Reasonableness is not the issue.

If I am unsure of your gender, I might wonder:

Why did libra consider my response to be unreasonable?​

but never

Why did they consider my response to be unreasonable?​

if only because, in my mind, "they" asserts plurality and people are more than gender. For what little it's worth, while I don't view this as a right/wrong issue, I would have preferred neologisms in the vein of "Latinx."
 

Revoltingest

Pragmatic Libertarian
Premium Member
He/she is the correct way to address such situations. Not making the singular plural.
As I posted earlier, using "they" & "them"
for the singular goes back many centuries.

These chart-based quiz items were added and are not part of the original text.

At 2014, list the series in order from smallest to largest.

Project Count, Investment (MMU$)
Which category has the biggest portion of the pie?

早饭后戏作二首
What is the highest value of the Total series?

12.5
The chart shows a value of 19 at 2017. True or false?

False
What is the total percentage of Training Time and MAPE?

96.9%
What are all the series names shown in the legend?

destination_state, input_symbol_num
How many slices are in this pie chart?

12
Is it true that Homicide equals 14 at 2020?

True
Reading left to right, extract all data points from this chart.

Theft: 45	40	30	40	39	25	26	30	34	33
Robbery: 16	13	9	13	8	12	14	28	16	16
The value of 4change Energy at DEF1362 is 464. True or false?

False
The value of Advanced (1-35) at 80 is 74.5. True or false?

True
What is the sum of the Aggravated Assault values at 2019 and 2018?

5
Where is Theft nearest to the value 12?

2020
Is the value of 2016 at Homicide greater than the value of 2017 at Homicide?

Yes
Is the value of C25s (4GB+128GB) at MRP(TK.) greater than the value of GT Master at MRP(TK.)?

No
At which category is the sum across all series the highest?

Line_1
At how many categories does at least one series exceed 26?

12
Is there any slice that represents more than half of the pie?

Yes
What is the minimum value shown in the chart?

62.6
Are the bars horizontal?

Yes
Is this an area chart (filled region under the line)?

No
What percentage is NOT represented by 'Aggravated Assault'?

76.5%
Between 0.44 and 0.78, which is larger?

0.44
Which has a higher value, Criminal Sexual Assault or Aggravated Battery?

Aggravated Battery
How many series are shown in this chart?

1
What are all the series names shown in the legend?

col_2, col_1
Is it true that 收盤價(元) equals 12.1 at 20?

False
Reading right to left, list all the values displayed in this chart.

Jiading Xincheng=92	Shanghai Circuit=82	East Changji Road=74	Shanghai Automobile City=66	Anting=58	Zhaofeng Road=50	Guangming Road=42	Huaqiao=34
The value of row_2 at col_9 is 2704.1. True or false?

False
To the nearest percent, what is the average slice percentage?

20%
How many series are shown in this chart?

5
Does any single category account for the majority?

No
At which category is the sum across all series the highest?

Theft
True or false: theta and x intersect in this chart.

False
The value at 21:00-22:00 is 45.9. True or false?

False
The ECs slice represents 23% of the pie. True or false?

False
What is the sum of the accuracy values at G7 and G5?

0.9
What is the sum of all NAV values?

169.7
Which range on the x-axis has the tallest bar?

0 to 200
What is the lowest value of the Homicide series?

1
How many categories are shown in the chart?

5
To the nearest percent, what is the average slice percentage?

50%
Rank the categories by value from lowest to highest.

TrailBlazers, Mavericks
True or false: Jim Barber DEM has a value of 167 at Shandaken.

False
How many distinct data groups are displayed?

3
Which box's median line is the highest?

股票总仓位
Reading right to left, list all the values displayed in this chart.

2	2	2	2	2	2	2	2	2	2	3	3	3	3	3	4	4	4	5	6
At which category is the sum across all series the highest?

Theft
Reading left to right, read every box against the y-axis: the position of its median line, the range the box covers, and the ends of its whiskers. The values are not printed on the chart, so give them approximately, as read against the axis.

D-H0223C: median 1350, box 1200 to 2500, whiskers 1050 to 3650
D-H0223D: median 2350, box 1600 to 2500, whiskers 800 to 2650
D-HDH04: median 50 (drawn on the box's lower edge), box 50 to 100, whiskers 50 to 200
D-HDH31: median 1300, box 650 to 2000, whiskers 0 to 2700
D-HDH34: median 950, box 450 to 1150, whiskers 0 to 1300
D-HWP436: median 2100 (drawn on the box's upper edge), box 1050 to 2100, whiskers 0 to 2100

"He/she" looks funny because of the
pejorative "he she" name for non-binary
& trans folk.
English language has great depth & history it,
with definitions shifting, expanding, contracting,
& changing all the time. Current use isn't
correct...it's merely how words are used at
the moment.
 
Last edited:

Shadow Wolf

Certified People sTabber & Business Owner
That was my point but ya’ll wanna focus on the historic use to make your argument. I suspect the current incorrect use will be a flash in the pan.
You're calling modern dictionary usage incorrect. That puts you in the wrong. Especially with Salix using the OED (it heavily out ranks Miriam Webster).